» THE PROBLEM:
Please show every line from the entries that carries the word "andra".

» DATASET:
═══
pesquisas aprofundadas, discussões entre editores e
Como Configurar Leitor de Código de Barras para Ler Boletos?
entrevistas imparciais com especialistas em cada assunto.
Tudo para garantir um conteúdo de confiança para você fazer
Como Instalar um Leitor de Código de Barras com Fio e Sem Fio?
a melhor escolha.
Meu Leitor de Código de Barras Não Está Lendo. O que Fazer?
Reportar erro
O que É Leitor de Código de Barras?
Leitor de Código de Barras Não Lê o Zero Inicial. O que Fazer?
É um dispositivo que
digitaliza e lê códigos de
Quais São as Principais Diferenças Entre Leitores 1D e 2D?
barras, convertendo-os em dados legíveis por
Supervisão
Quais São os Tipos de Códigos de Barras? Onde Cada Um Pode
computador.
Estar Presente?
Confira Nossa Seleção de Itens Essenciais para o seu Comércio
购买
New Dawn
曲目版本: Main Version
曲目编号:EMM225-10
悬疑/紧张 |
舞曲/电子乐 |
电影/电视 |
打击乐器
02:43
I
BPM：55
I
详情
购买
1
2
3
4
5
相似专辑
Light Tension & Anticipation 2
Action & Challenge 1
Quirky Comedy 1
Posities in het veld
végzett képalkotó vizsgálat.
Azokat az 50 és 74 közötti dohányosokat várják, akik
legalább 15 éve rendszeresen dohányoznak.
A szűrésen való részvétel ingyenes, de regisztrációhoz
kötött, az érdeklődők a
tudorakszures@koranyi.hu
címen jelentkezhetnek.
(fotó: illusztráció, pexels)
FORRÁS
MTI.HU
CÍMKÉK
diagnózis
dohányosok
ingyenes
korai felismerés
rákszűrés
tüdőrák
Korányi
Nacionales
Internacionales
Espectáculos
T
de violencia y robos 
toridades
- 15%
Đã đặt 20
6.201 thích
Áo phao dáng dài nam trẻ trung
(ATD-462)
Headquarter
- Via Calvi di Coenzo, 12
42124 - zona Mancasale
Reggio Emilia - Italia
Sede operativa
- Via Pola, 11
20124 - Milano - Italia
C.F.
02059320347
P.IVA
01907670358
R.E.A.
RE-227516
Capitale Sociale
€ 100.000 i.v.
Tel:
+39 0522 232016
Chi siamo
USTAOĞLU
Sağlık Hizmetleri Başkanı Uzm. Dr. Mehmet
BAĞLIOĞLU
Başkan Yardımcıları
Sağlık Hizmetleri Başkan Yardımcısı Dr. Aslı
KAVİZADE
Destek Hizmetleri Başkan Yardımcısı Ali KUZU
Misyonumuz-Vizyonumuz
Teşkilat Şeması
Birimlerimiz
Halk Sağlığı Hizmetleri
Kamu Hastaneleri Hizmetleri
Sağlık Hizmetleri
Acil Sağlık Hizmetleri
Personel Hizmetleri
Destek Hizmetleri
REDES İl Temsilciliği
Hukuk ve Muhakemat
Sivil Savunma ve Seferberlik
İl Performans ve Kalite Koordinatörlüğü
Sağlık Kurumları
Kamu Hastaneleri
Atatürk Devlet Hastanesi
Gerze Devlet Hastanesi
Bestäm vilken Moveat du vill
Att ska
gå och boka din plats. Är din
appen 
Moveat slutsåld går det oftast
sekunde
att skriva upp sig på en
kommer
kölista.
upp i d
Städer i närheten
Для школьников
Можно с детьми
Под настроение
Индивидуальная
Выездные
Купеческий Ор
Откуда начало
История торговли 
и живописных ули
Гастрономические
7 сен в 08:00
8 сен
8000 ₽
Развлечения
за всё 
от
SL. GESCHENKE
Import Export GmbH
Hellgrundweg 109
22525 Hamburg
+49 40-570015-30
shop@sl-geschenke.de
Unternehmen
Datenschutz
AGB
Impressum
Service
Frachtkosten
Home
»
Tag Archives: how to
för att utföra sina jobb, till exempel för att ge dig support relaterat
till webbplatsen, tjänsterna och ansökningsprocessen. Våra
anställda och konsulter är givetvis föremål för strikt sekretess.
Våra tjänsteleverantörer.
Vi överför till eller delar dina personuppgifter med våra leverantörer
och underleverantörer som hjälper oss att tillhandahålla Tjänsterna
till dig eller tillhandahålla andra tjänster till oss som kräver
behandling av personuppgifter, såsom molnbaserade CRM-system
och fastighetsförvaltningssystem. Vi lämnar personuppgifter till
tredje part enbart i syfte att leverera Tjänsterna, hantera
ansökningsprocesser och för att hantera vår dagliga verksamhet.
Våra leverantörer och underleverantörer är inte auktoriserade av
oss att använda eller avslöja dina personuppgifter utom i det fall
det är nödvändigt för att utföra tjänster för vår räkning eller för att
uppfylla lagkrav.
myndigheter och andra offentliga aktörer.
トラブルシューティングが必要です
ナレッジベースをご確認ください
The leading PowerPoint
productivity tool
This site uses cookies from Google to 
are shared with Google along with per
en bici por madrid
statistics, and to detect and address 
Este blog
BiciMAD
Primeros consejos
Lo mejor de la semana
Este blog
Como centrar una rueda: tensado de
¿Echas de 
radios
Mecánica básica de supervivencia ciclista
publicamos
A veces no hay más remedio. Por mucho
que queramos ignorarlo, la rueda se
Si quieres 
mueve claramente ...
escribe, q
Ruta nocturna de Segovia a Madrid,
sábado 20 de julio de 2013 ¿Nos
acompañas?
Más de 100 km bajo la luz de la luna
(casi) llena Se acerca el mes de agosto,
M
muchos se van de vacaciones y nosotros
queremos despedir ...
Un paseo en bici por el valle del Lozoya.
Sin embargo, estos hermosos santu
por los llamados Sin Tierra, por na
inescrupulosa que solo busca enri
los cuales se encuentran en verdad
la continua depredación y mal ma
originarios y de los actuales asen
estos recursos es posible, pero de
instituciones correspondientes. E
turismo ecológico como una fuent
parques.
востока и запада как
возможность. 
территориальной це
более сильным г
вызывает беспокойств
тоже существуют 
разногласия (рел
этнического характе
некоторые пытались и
═══
» ANSWER FOR THE TASK:
till dig eller tillhandahålla andra tjänster till oss som kräver
myndigheter och andra offentliga aktörer.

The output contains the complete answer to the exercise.